Hi Alan ,
The below is how I have handled these cases :
The XMLLoader will consider one record from begining tag to end tag just like a line record reader searching for new line char .
Split start and end locations are provided by the default FileInputFormat.
Describing the entire steps in a simple way ;
*The loader will collect the start and end tags and create a record out of it. (XMLLoaderBufferedPositionedInputStream.collectTag)
*For begin tag
*Read till the tag is found in this block
*If tag not found and split end has reached then no rec found in this split (return empty array)
*If partial tag is found in the current split then even though split end has reached
continue reading rest of the file , beyond the split end location (handled by cond in while loop)
*For end tag
*Read till the end tag is found even if the split end location is reached.
>>How far will split 1 read? It seems like it has to read to "</a>" or else the map processing split one will not be able to process this as a coherent document.
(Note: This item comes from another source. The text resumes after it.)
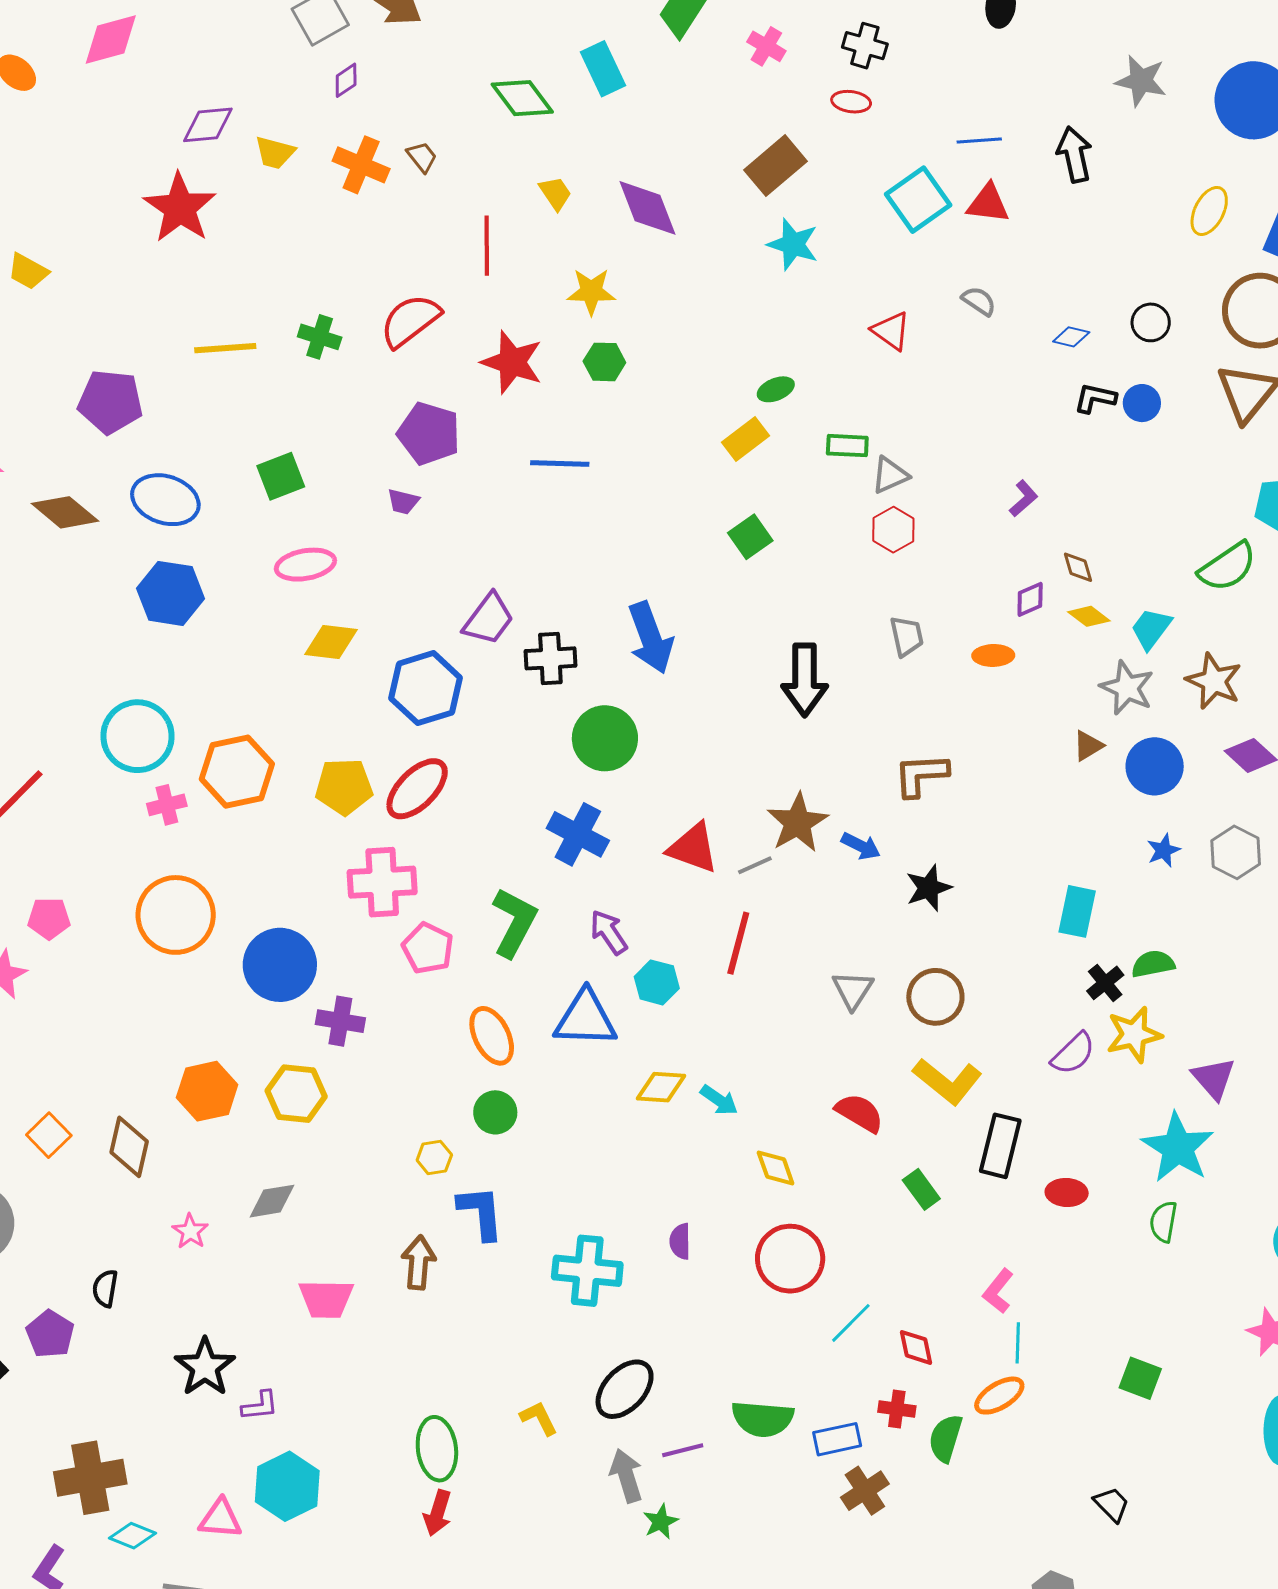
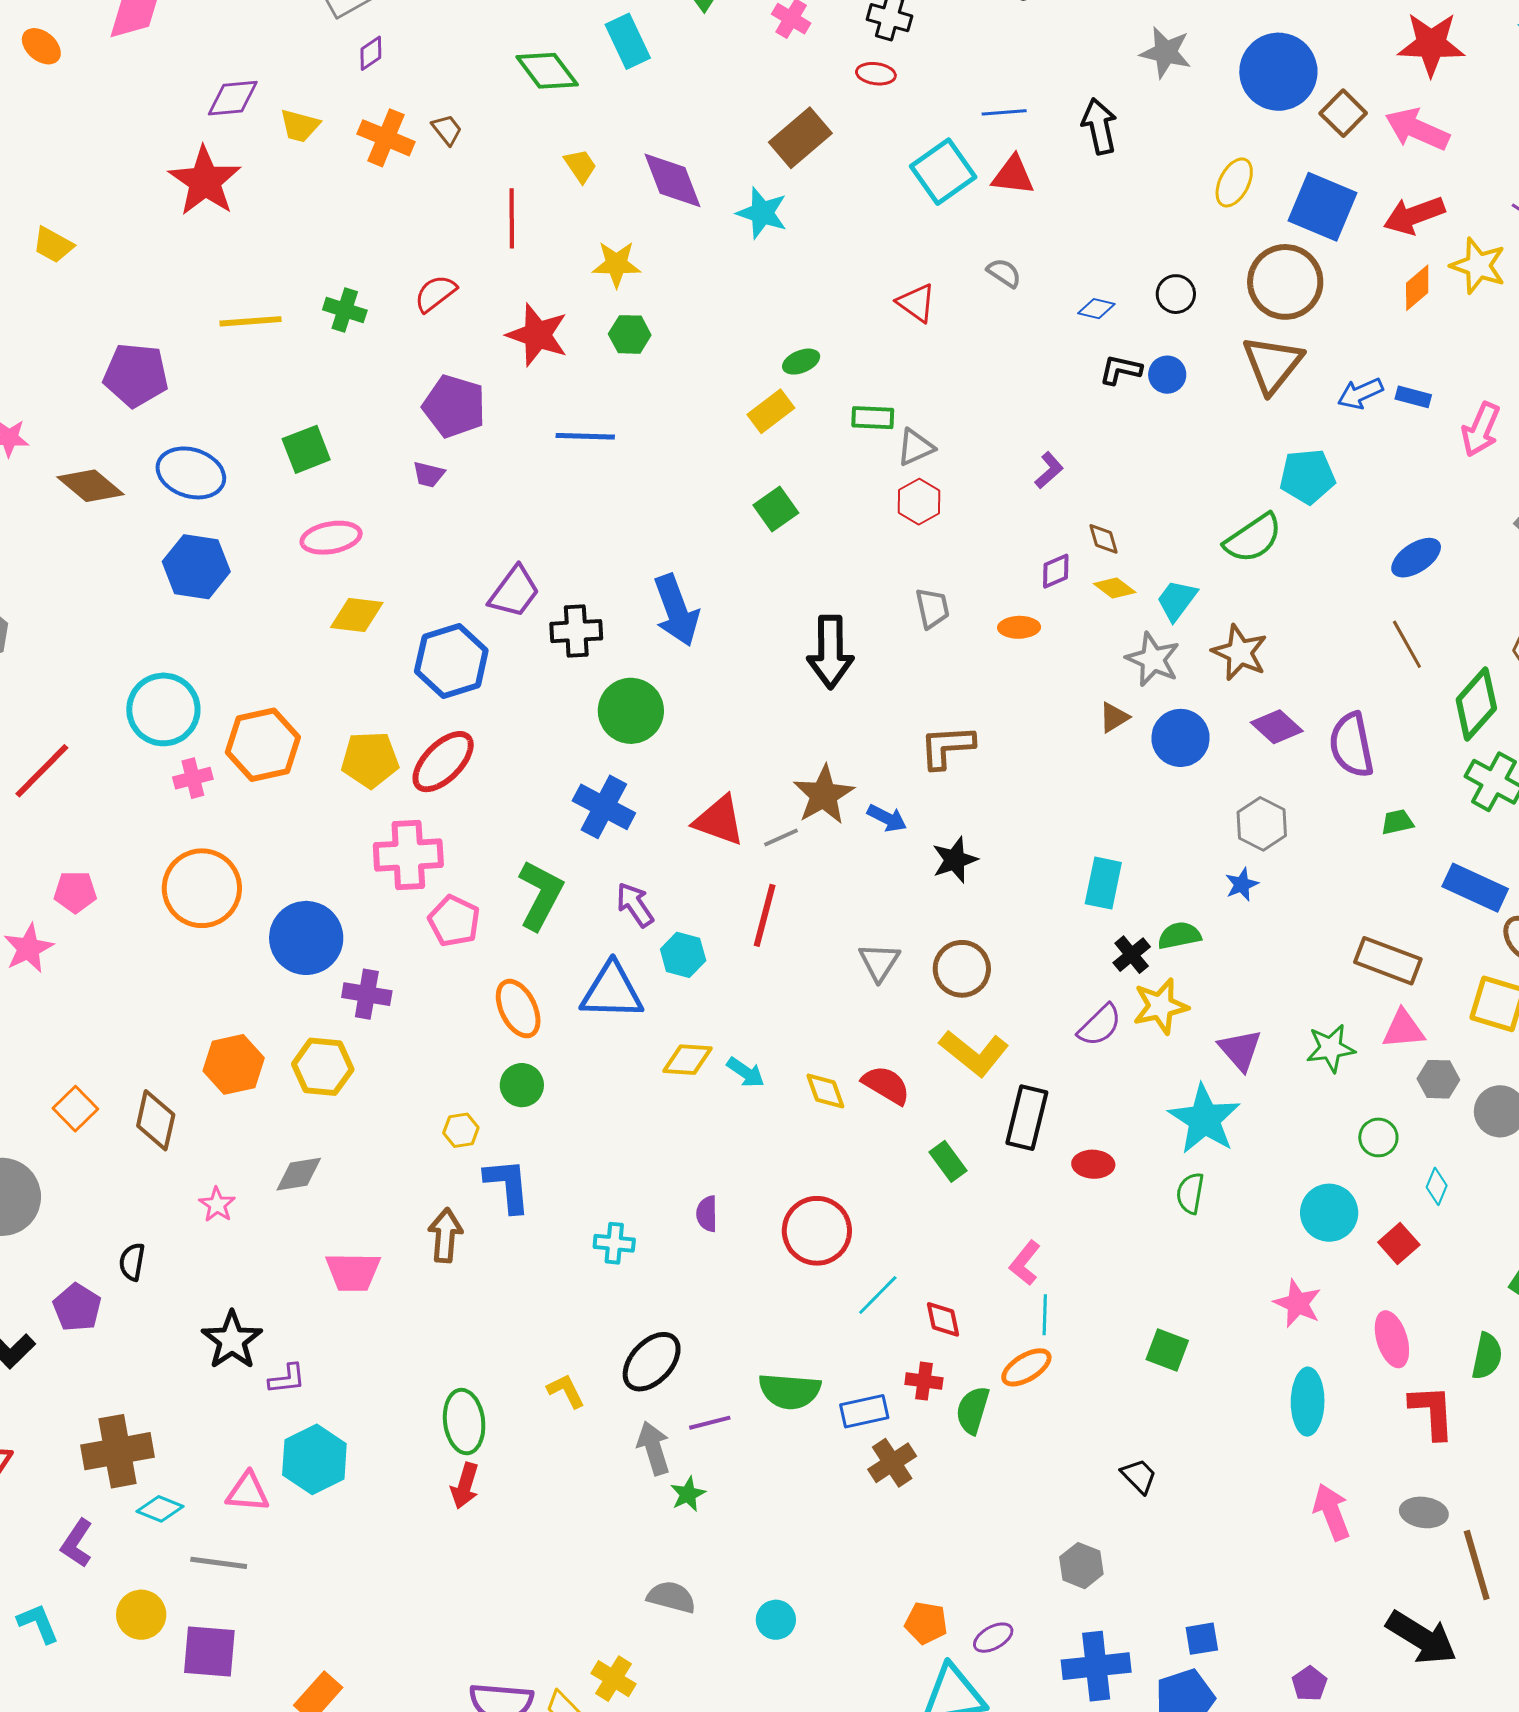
cyan star: (793, 244) -> (762, 213), moved
red semicircle: (410, 321) -> (435, 293), size x0.7
blue star: (1164, 850) -> (1242, 884), moved
yellow diamond: (776, 1168) -> (825, 1091), moved
cyan cross: (587, 1271) -> (614, 1243), size x0.6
>>Yet from the setting of maxBytesReadable on line 132 it looks to me like it won't read past the end point.
The other condition will keep the reading going on. (matchBuf.size() > 0 )
Here in this case lets say my tag identifier is <a> . Then the loader will read till the split end to search for begining tag.
Now for the end tag, it reads the rest of file starting from the last read position.Lets say split end has reached in between,
it will check whether it has found a match/or partial match. If not proceed with the reading till it finds a end tag.